Eine wichtige Voraussetzung für die Benützung des Kalenders als Schreibprotokoll war die Tatsache, dass Kalender nicht den modernen Vorstellungen von einem festen, statischen Kodex entsprachen. Verleger oder Käufer "schossen" zusätzlich Blätter zwischen die Monatskalendarien ein, was eine Ausdehnung des Beschreibstoffes bedeutete. Von eingehefteten Lagen bis zu gesonderten Tagebuchheften war es nur ein kleiner Schritt. Schreibkalender dienten in Kanzleien und in Familien als Neujahrsgeschenke, wodurch das Medium fest in der familiären und amtlichen Schreibtradition verankert wurde. Sichtbarer Ausdruck der Geschenkkultur sind die oft sehr gepflegten Einbände, die Widmungen an die Beschenkten enthielten und soziale Beziehungen und Hierarchien ausdrückten. Angesichts der hohen Kalenderauflagen muss mit dem Verlust eines Großteils des Bestandes gerechnet werden. Spuren von verlorenen Schreibkalendern lassen sich in handschriftlichen Bibliothekskatalogen, Wirtschaftsaufzeichnungen, in Reinschriften der Kalendernotizen oder in Textüberarbeitungen finden. Schreiberinnen und Schreiber des 16. bis 18. Jahrhunderts exzerpierten ihre jahrzehntelang geführten Eintragungen mit Methode, sie fügten sie zu chronologischen Lebensläufen zusammen und kombinierten sie mit Reiseberichten und Briefen. In der Aufklärung ließ sich die traditionelle Form der Kalendernotizen durchaus in neue anthropologische Modelle der Biographie integrieren, indem Schreiber die kalendarischen Fakten mit persönlichen Erinnerungen und Erkenntnissen während des Überarbeitungsprozesses konfrontierten.

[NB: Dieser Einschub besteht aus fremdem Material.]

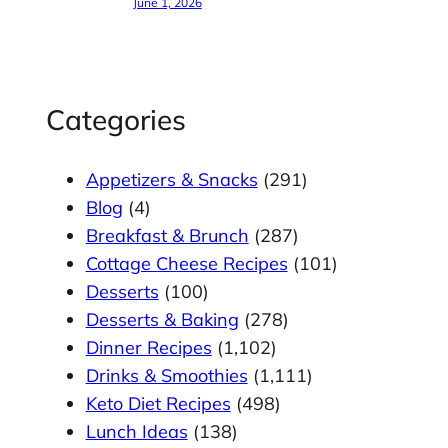
June 1, 2026
Categories
Appetizers & Snacks
(291)
Blog
(4)
Breakfast & Brunch
(287)
Cottage Cheese Recipes
(101)
Desserts
(100)
Desserts & Baking
(278)
Dinner Recipes
(1,102)
Drinks & Smoothies
(1,111)
Keto Diet Recipes
(498)
Lunch Ideas
(138)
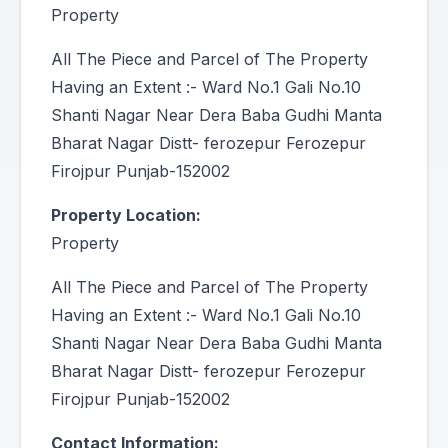
Property
All The Piece and Parcel of The Property
Having an Extent :- Ward No.1 Gali No.10
Shanti Nagar Near Dera Baba Gudhi Manta
Bharat Nagar Distt- ferozepur Ferozepur
Firojpur Punjab-152002
Property Location:
Property
All The Piece and Parcel of The Property
Having an Extent :- Ward No.1 Gali No.10
Shanti Nagar Near Dera Baba Gudhi Manta
Bharat Nagar Distt- ferozepur Ferozepur
Firojpur Punjab-152002
Contact Information:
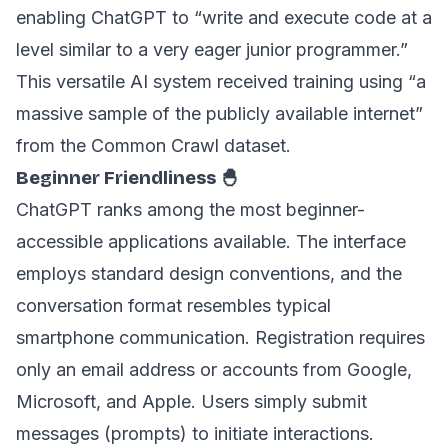
enabling ChatGPT to “write and execute code at a
level similar to a very eager junior programmer.”
This versatile AI system received training using “a
massive sample of the publicly available internet”
from the Common Crawl dataset.
Beginner Friendliness 🐣
ChatGPT ranks among the most beginner-
accessible applications available. The interface
employs standard design conventions, and the
conversation format resembles typical
smartphone communication. Registration requires
only an email address or accounts from Google,
Microsoft, and Apple. Users simply submit
messages (prompts) to initiate interactions.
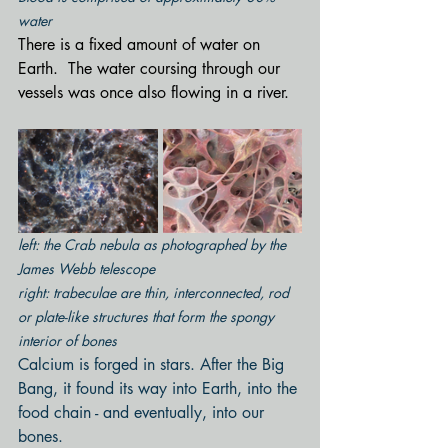
water
There is a fixed amount of water on 
Earth.  The water coursing through our 
vessels was once also flowing in a river.
left: the Crab nebula as photographed by the 
James Webb telescope
right: trabeculae are thin, interconnected, rod 
or plate-like structures that form the spongy 
interior of bones
Calcium is forged in stars. After the Big 
Bang, it found its way into Earth, into the 
food chain - and eventually, into our 
bones.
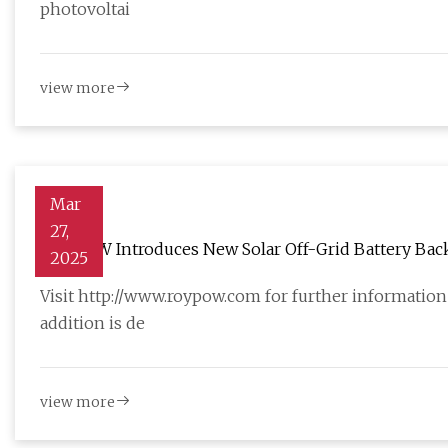
photovoltai
view more
Mar
27,
ROYPOW Introduces New Solar Off-Grid Battery Backup
2025
AltEnergyMag
Visit http://www.roypow.com for further information
addition is de
view more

Am Schluss der Arbeit stehen Hypothesen über die sinkende Bedeutung des Schreibkalenders für die Schreibkultur um 1800. Ein Grund bestand in der veränderten Tagebuchkultur des 18. Jahrhunderts. Vom Tagebuchschreiber wurden zunehmend detaillierte moralische Selbstreflexionen, aber auch Natürlichkeit und "Esprit" verlangt, was sich in einem derart traditionellen Medium wie dem Kalender kaum verwirklichen ließ. Weiters erlebte das Druckmedium des Schreibkalenders als "Bibel des Aberglaubens" eine substantielle Krise. Kalenderreformen der Aufklärung verboten astrologische Prognosen, sie integrierten dagegen Statistiken und legten die Schreibräume durch Spalten fest. Die neuen Rahmenbedingungen der Reformkalender förderten Vermerke, die weniger die Vergangenheit protokollierten als die Zukunft organisierten. Schließlich verhinderte der Siegeszug des Verlegereinbandes im 19. Jahrhundert eine Ausdehnung des Schreibraumes durch eingeschossene Blätter. Der Schreibkalender verschwand gegenüber neuen ökonomischen Formaten wie Agenda und Notizkalender, die bestimmte Schreib- und Schriftformen wie die Stenographie begünstigten.